Text provided START

Paget disease of the nipple is a rare type of skin cancer that originates in glands in or under the skin around a nipple.
The term Paget disease also refers to an unrelated metabolic bone disease (see Paget Disease of Bone). These distinct diseases should not be confused with each other.
This Paget disease occurs mainly on the nipple and results from a cancer of the breast milk ducts that has spread to the skin of the nipple. Both men and women are affected. The underlying cancer may or may not be felt by the person or the doctor. Sometimes Paget disease of the nipple develops in areas other than the breast (called extramammary Paget disease). It can develop in the groin or genital area or around the anus as the result of a cancer originating in underlying sweat glands or even in nearby structures such as the bladder, anus, and rectum.
The skin in Paget disease appears red, oozing, and crusting. It looks like an inflamed reddened patch of skin (dermatitis) as may result from many other possible causes. Itching and pain are common. Because Paget disease looks very much like common dermatitis, a biopsy is necessary to make the diagnosis.
Paget disease of the nipple is usually managed like other types of breast cancer (see Treatment of Specific Types of Breast Cancer). Paget disease outside the breast area is treated by removing the entire growth with surgery or laser therapy.

Text provided END

According to the text about Paget disease of the nipple, why is a biopsy necessary to make the diagnosis? Rely only on the text about Paget disease of the nipple.

Given data START

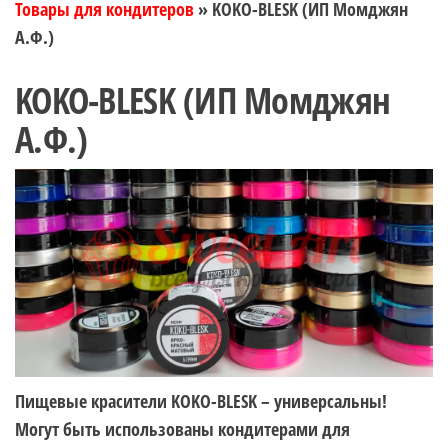
Товары для кондитеров
»
KOKO-BLESK (ИП Момджян
А.Ф.)
KOKO-BLESK (ИП Момджян
А.Ф.)
Пищевые красители KOKO-BLESK – универсальны!
Могут быть использованы кондитерами для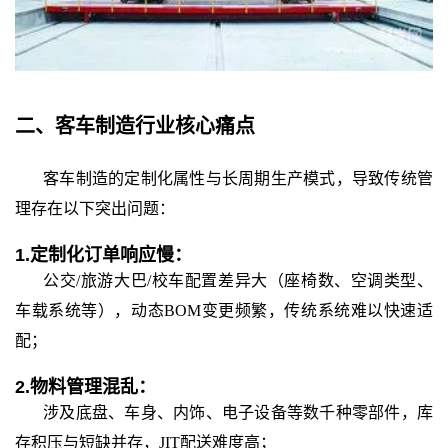
二、
客车制造行业核心痛点
客车制造的定制化属性与长周期生产模式，导致传统管
理存在以下突出问题：
1.
定制化订单响应慢：
公交
/旅游大巴/校车配置差异大（座椅数、空调类型、
车载系统等），动态BOM变更频繁，传统系统难以快速适
配；
2.
物料管理混乱：
涉及底盘、车身、内饰、电子设备等数千种零部件，库
存积压与短缺并存，
JIT配送难度高；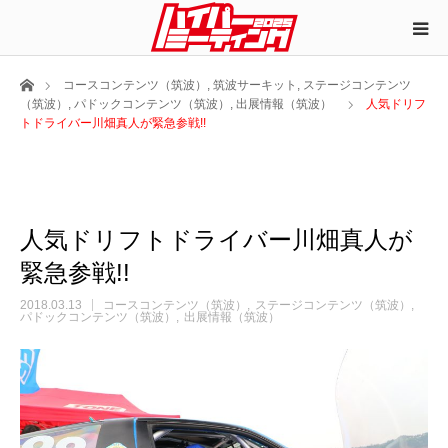
ホーム
コースコンテンツ（筑波）
,
筑波サーキット
,
ステージコンテンツ
（筑波）
,
パドックコンテンツ（筑波）
,
出展情報（筑波）
人気ドリフ
トドライバー川畑真人が緊急参戦!!
人気ドリフトドライバー川畑真人が
緊急参戦!!
2018.03.13
コースコンテンツ（筑波）
ステージコンテンツ（筑波）
パドックコンテンツ（筑波）
出展情報（筑波）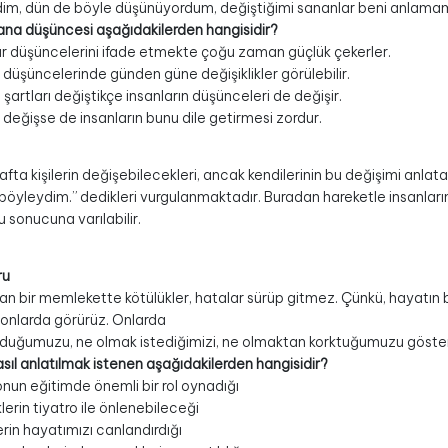
m, dün de böyle düşünüyordum, değiştiğimi sananlar beni anlamamı
ana düşüncesi aşağıdakilerden hangisidir?
ar düşüncelerini ifade etmekte çoğu zaman güçlük çekerler.
 düşüncelerinde günden güne değişiklikler görülebilir.
artları değiştikçe insanların düşünceleri de değişir.
ri değişse de insanların bunu dile getirmesi zordur.
afta kişilerin değişebilecekleri, ancak kendilerinin bu değişimi anl
böyleydim.” dedikleri vurgulanmaktadır. Buradan hareketle insanların 
 sonucuna varılabilir.
ru
an bir memlekette kötülükler, hatalar sürüp gitmez. Çünkü, hayatın bi
 onlarda görürüz. Onlarda
lduğumuzu, ne olmak istediğimizi, ne olmaktan korktuğumuzu gösteri
sıl anlatılmak istenen aşağıdakilerden hangisidir?
onun eğitimde önemli bir rol oynadığı
lerin tiyatro ile önlenebileceği
rin hayatımızı canlandırdığı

Given data END

▶ [Solution]: A biopsy is necessary because Paget disease looks very much like common dermatitis.